EXTRACT Block Start
Friday, June 29, 2007
Well, another year. Can't believe Mom's 83 and I'm 53. Turn the numbers around, maybe. I sometimes feel 35!!! One more year until my jubilee year. I was born in 1954, so they say your magical year is the year you are the same age as your birthdate. I feel sorry for my son who'll have to be 81!!!! Hope none of these bad bloopers happens to anyone! Kinda cute. We're having video Friday instead of Video Saturday... Have a great weekend!
Thursday, June 28, 2007
The camera isn't working tonight... I think I have the settings wrong!!! This little miss isn't fuzzy at all!!! She's anxious for me to get out her friends and pop some caramel corn (also a recipe from Casablancalily!) AND fire up the candy corn!!!!
We are putting to bed a neat little Tavern Restaurant in our town called The Thorn Tree! It fixes wonderful steaks, shrimps, and prime rib, and the owner/cook is simply retiring to play golf. We will all miss it, and Saturday is the final night for service. Busy place tonight. Some of the guests were taking advantage of the last week to come in and order personal favorites. I ordered the patty melt and baked potato. Yum-0! Not exactly low calorie, but then, it was a special occasion.
Wednesday, June 27, 2007
I did nada the rest of the day. I read in my SWAG book; I read in a couple other style books; I read in a self help book.... I tried to take a nap. It was lovely rainy and all purply in the sky.... I was just a stinkpot. I called a dear friend who'd been grating zuccchini, picking green beans to CAN, feeding chickens, sweeping her garage, and planning this weekend's menu which included Baked Alaska!!!! I'm impressed. I felt kind of lumpy, dumpy, and grumpy today. Tomorrow will be neater, I promise.
EXTRACT Block End
▶ [WORK TO COMPLETE]:
[1] Render this sentence from the blog posts in Spanish: "We will all miss it, and Saturday is the final night for service."
[2] Write out everything in the blog posts from "Friday, June 29, 2007" down to "the candy corn!!!!", without changing a word.
SOURCE INFORMATION Block Start
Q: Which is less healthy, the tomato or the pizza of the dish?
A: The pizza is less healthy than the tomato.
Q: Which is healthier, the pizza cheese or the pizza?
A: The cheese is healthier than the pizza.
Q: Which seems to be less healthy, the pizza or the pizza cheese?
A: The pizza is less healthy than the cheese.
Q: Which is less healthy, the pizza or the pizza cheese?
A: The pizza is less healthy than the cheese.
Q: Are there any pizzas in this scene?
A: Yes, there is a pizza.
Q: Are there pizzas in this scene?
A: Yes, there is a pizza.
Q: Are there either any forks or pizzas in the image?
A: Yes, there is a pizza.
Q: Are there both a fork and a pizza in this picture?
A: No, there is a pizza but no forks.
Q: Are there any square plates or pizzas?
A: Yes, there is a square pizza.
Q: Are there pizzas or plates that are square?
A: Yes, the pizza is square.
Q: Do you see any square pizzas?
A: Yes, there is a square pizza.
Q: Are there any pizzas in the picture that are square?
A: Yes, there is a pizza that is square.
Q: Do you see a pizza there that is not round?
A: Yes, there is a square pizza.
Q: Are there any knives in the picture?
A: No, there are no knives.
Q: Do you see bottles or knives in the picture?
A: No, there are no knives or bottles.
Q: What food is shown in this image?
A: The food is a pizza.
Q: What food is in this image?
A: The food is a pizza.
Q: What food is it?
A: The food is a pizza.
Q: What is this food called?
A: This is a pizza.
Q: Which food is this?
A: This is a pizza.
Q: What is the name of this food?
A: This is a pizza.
SOURCE INFORMATION Block End
▶ [SOLUTIONS TO THE TASKS]:
[1] Todos lo extrañaremos, y el sábado es la última noche de servicio.

[2]
Friday, June 29, 2007
Well, another year. Can't believe Mom's 83 and I'm 53. Turn the numbers around, maybe. I sometimes feel 35!!! One more year until my jubilee year. I was born in 1954, so they say your magical year is the year you are the same age as your birthdate. I feel sorry for my son who'll have to be 81!!!! Hope none of these bad bloopers happens to anyone! Kinda cute. We're having video Friday instead of Video Saturday... Have a great weekend!
Thursday, June 28, 2007
The camera isn't working tonight... I think I have the settings wrong!!! This little miss isn't fuzzy at all!!! She's anxious for me to get out her friends and pop some caramel corn (also a recipe from Casablancalily!) AND fire up the candy corn!!!!